The Waitomo glowworms are advertised as something to behold and so when we arrived we were quite ready to be underwhelmed. However, the caves were really quite extraordinary. A thirty minute walk through low limestone caverns lined with twisted, rippled white rock and interspersed with stalactites dripping lime infused water to the waiting stalagmites below. We then board a small boat and our guide, pulling us along a roped route, leads us into the water filled caves where, above our heads, are literally thousands of flickering lights of the glowworms holding to the cave roofs with their sticky silken threads hanging below. (The lights serve a purpose - flies etc. see the lights and fly towards them, prey then gets stuck on the threads below the light, thread then gets pulled up and the prey is eaten). It's all a bit gruesome but what a thing to see. Eventually we float out of the caves to land at a small jetty where the beginnings of a huge NZ night sky are await us.

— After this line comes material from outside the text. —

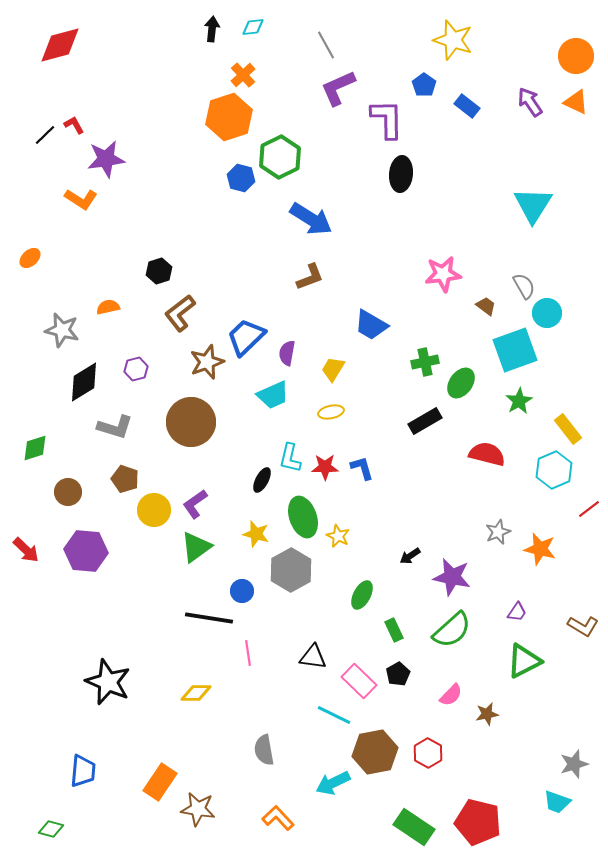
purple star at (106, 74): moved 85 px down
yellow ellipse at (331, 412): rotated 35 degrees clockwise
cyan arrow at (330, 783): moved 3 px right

For our final night in the van we are camp about 50k from Auckland and I ask that my worthy co pilot Rachel find us a freedom camping location on rugged coastline with dramatic weather. Sure enough we follow a road down to wide black sand beach backed with sandstone cliffs near the town of Waiuku where we park up on a flat sandy area and take a pleasant stroll as the sun sets over the ocean. Rachel likens walking on the beach to walking on diamonds as the glinting crystals of sand reflect the light from this otherwise carpet of black. We get back to the van just as the rain starts to splatter on the ground and no sooner do we shut the door do the heavens open up and we are rocked and battered by a torrential storm all night.
But every day brings something new and as we look out in the gloom of early morning, as the wind and rain still lashes the coastline we see scores of racehorses being exercised on the beach. The jockeys hunkered down as they gallop through the surf. Fabulous. Oh yeah, and a terrified baby seal is seen coming out of the ocean to be greeted by huge fast moving beasts that send him splashing back as quickly as he is able.

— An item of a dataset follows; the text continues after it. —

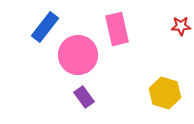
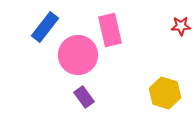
pink rectangle: moved 7 px left, 1 px down
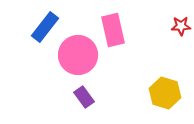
pink rectangle: moved 3 px right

Finally we have reached the end of our two month road trip in New Zealand. It has been an amazing experience and we have seen some stuff. To anyone coming to NZ I would urge you to set out on the roads in this manner rather than limit yourself to towns and daytrips. It is a remarkable country and to immerse yourself in its wildness, even to the limited amount we did, is a fabulous thing. Two months, however, In a very limed space in winter is enough for anyone. Even loved up fools like us who revel in each other’s company feel it is time to move on. We return the van and once again are impressed with how mighty/kea/maui rentals treat us. Refunding money we spent on a gas bottle and waiving the original charges of gas bottles as well because there was not enough to last our journey.

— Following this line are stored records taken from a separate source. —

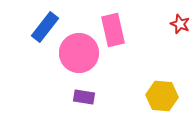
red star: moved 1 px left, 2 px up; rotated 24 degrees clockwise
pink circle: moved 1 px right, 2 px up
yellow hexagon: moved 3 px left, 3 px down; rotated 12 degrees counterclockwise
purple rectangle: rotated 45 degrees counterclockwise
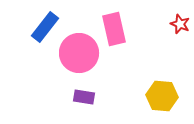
pink rectangle: moved 1 px right, 1 px up
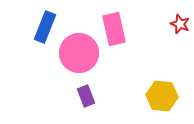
blue rectangle: rotated 16 degrees counterclockwise
purple rectangle: moved 2 px right, 1 px up; rotated 60 degrees clockwise
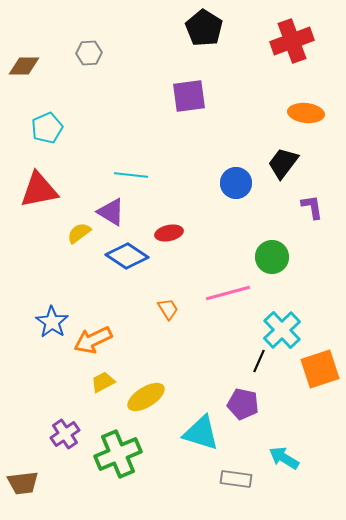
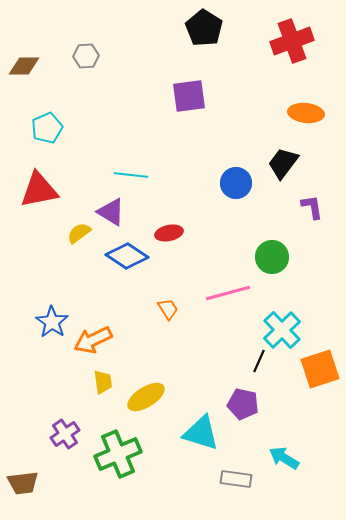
gray hexagon: moved 3 px left, 3 px down
yellow trapezoid: rotated 110 degrees clockwise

And so here we are at Heather’s house. Slightly jaded after a great dinner party last night with Jen and Heather's friend Lynne which felt like passing time with old friends. We ate a fabulous meal of roast lamb, vegetables with a plum dessert as the wine flowed, taste tests were conducted, dancing and yoga exhibitions were given and laughter prevailed. Today our host gave us a tour of Auckland where we ate at the trendy waterfront, envied huge boats in the bay and took a view from the top of Mount Eden - one of 50's volcanos in and around the city. Brilliant!
So thank you New Zealand for two marvellous months where Rachel and I feel immensely grateful to being alive.